On 23 Jan 2009, at 23:23, Susie M Stephens wrote:

>
> Here's a little feedback on OWL2 from Lilly.
>
> I'd be happy to introduce you to the people who made the comments.
>
> Susie
>
>
> 1. Personally, I feel OWL2 is a wrap-up of different recent efforts
> in the
> OWL community from different research forces, such as EL from
> Dresden, QL
> and RL from Manchester/Oxford. Given the usage of OWL 1.0 is quite
> limited
> in the industry compare to the usage of RDF, it may cost many extra
> efforts
> and is very challenging to teach system developers to use new OWL2, in
> particular, identifying different subsets of OWL2 for developers with
> limited logic background. Nevertheless, new features on DataProperty
> related predicates could be useful for semantic application
> developers in
> defining and reasoning over their data and metadata.
>
>
> 2.  Structural Specification and Functional-Style Syntax
>        http://www.w3.org/TR/2008/WD-owl2-syntax-20081202/
>
>    Section 1, "introduction", especially like the concept of the
> ontology
>    modularization - it will facilitate the ontology reuse and it is an
>    issue that I'm facing today.  I hope that in the future, we can
> have
>    more support in this area.
>    Section 2.3, "Alternatively, an IRI it can be abbreviated as a
> CURIE
>    [CURIE]."  - The "it" here seems redundant.

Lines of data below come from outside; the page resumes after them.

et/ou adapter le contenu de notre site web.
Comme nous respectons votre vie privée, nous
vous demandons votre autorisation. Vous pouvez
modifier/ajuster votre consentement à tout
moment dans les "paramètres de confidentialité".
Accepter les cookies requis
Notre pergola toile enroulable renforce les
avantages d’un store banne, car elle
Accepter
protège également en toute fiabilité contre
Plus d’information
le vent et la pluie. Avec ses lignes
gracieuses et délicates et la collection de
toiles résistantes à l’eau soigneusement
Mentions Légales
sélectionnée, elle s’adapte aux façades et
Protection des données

>    Section 3.4 "Imports" - after the import, will the new ontology
> own the
>    imported entities from the imported ontologies?
>    Section 3.5 "Ontology Annotations" - good to have, very useful
> meta data
>    for an ontology
>    Section 4.1"Numbers".  It is interesting to see the differences
> between
>    equality and identity - other than "-0" and "+0", are there any
> other
>    examples that show two numbers are equal, yet not identical?  Where
>    should we pay more attention to the difference?
>    Section 4.3 "Boolean values".  Can we also have "Yes" and "No"
> as the
>    lexical values? "Yes" and "No" are frequently used and are very
> natural
>    answer to a lot of questions
>    Section 5.9 "Metamodeling" - pretty good explanation
>    Section 9 "Axims" - really like it - it seems that it extends
> previous
>    version  and becomes a lot more descriptive - definitely very
> helpful in
>    modeling and reasoning
>
> Mapping to RDF Graphs
>        http://www.w3.org/TR/2008/WD-owl2-mapping-to-rdf-20081202/
>
> It is great that W3C defines the mapping from OWL 2 to RDF graphs -
> it is
> very helpful when we move the ontologies around.  I didn't get to
> all the
> details - it seems more for the people who are building semantic
> tools.  As
> a data modeler,  I just want to ensure that the transformation does
> not
> change the logical meaning of the ontologies, which is clearly
> stated in
> the introduction. Thanks for stating this clearly at the beginning.